One of the most overlooked and poorly executed aspects of any Merger & Acquisition (M&A) or restructuring transaction is due diligence. Transactions are frequently penciled out on paper, financial models are run, and high-level strategic discussions are held. Yet, often, little attention is paid to the validation of the underpinnings of the deal thorough sound due diligence.
Due diligence not only serves to unearth potential problems in a transaction, it also validates one’s thinking and provides a roadmap for ensuring that post-transaction follow-up is well executed. Due diligence is the methodical investigation of all the legal, financial and strategic facets of the company and a transaction. It is a process that involves obtaining and verifying very detailed information about a company that is not usually found in its public documents.
Companies, bankers, accountants, lawyers and consultants perform due diligence for a variety of reasons. However, in concept, due diligence has three (3) central purposes.
- Validate Transaction Assumptions – Initial deal assumptions are often based on public information. Due diligence allows an acquiring company to verify the initial assumptions based on confidential discussions and documents.
- Unearth Possible Problems – In the course of validating initial assumptions, by digging into a company’s legal and financial framework, and by challenging strategic assumptions, it is often possible to identify errors, omissions or factual misrepresentations. In addition, there may be items not previously disclosed that are material to the transaction.
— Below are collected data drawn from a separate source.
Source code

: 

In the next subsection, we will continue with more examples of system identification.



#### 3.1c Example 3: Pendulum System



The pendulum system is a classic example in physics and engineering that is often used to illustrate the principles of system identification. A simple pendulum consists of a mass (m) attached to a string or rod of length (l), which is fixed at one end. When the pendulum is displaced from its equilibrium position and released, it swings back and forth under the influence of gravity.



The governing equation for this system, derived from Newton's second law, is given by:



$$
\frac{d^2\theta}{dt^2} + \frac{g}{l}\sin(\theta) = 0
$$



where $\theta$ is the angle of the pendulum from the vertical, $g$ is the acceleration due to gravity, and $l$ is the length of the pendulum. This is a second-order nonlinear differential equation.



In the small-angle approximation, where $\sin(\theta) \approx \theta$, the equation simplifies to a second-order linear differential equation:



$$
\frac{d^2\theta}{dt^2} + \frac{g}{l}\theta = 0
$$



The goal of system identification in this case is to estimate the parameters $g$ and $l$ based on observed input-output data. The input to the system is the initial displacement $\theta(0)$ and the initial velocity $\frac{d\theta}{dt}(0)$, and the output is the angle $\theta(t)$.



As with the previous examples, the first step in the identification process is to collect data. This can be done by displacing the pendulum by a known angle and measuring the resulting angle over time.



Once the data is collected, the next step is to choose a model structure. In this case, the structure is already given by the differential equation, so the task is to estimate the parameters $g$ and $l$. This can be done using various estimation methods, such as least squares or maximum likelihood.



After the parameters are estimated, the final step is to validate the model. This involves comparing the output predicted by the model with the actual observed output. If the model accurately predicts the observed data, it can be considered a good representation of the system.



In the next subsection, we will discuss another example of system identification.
- Plan for Transition – Based on the in-depth knowledge gained from the due diligence exercise, it is possible to craft a detailed transition plan that ensures the assumptions in the transaction are seen to fruition, manages any problems that have arisen in the course of the due diligence, and integrates the companies or ensures the successful conclusion to the transaction.
Due diligence also provides a board of directors and management a measure of security that they have protected shareholder’s interests by diligently evaluating a proposed transaction. Essentially, once a transaction has reached the point where it appears likely the deal may be consummated, due diligence will either confirm that the transaction should proceed on the terms discussed, or indicate that the parties should restructure the transaction or part ways. Due diligence is necessary to protect the company from liability. Without having conducted proper, thorough due diligence, the board of directors could be found to have been negligent in its efforts when undertaking the transaction.